Right: The orbit of the Jupiter mass exoplanet around XO-2N compared with the orbits of Mercury, Venus and Earth. Credit: Silvano Desidera/INAF.

Based on high-precision HARPS-N Doppler measurements at the Telescopio Nazionale Galileo (TNG) as part of the programme Global Architecture of Planetary Systems (GAPS), a group of astronomers led by Silvano Desidera of the INAF-Observatory of Padua, have discovered a planetary system composed of a planet slightly more massive than Jupiter at 0.48 AU and a Saturn-mass planet at 0.13 AU around XO-2S, the wide companion of XO-2N (30 arcsec, about 4000 AU projected separation). Also the companion XO-2N hosts a planets, revealed in 2007 with the transit method. The transiting planet has a mass of 0.5 MJupiter. The orbital period is about 2.5 days.

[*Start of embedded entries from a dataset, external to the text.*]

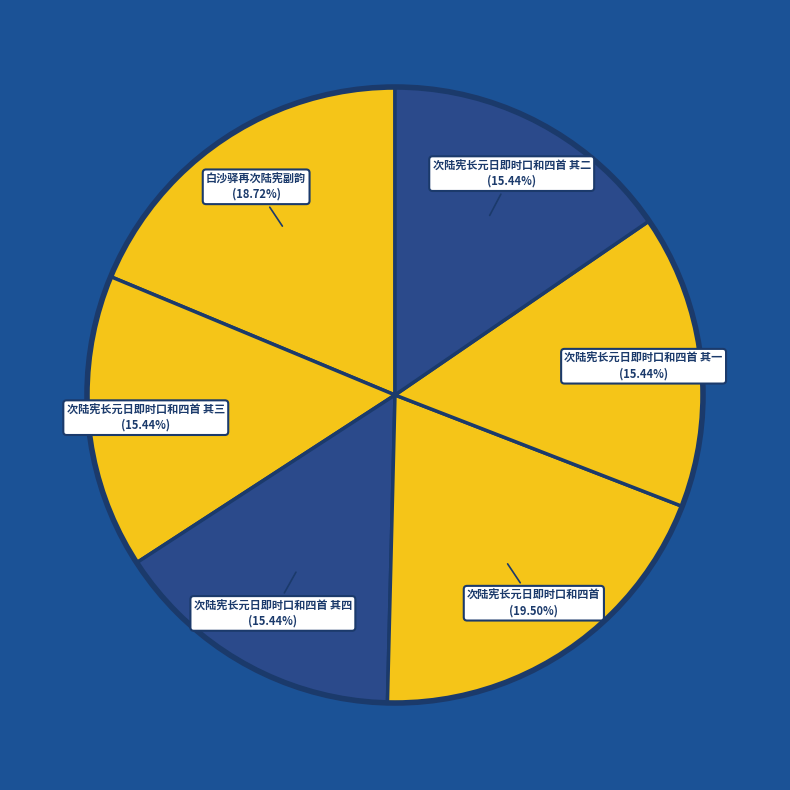

To the nearest percent, what is the difference between the largest and smallest slice percentages?

4%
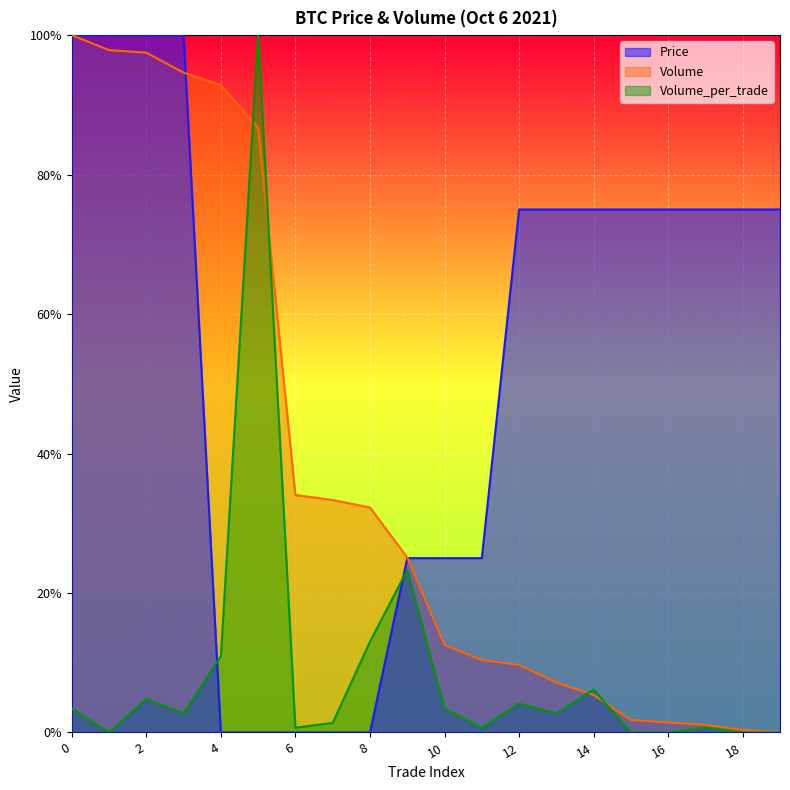

What is the sum of the Volume values at 8 and 12?

0.4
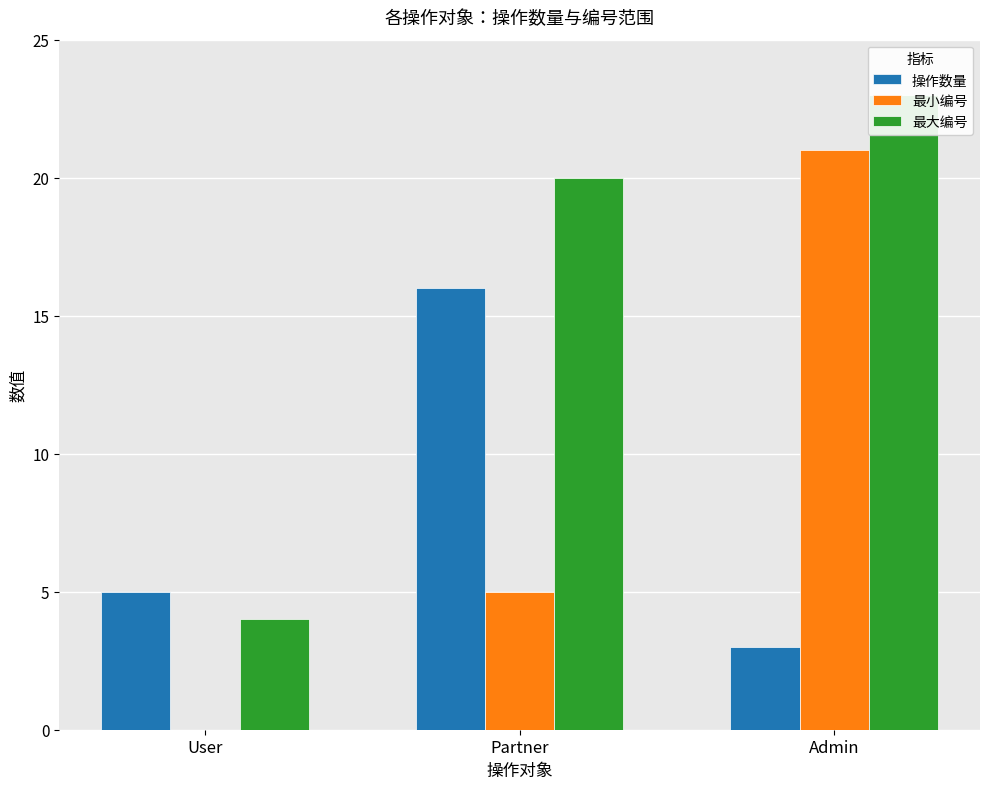

The 最大编号 series shows 20 at Partner. True or false?

True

There are also indications of a long-term trend in the radial velocities. This implies the presence of an additional orbiting object around XO-2S with an orbital period longer than 400 days, the duration time of our observations” says Silvano Desidera at INAF-Padua Observatory. “It should be a third planet or a brown dwarf or a low mass star. New observations will be done in the near future to determine the nature of this object”.

The system XO-2S was observed with HARPS-N at 63 individual epochs between April 2013 and May 2014. The two stellar components are very similar and both are super-metal-rich in composition. While the two stars are almost twins, their planetary systems around them are not.

This is the first confirmed case of a wide binary whose components both host planets, one of which is transiting.
This fact makes this system a special laboratory for our understanding of planet formation processes and the influence of specific classes of planets on their parent stars, for example in terms of alteration of the chemical composition and angular momentum.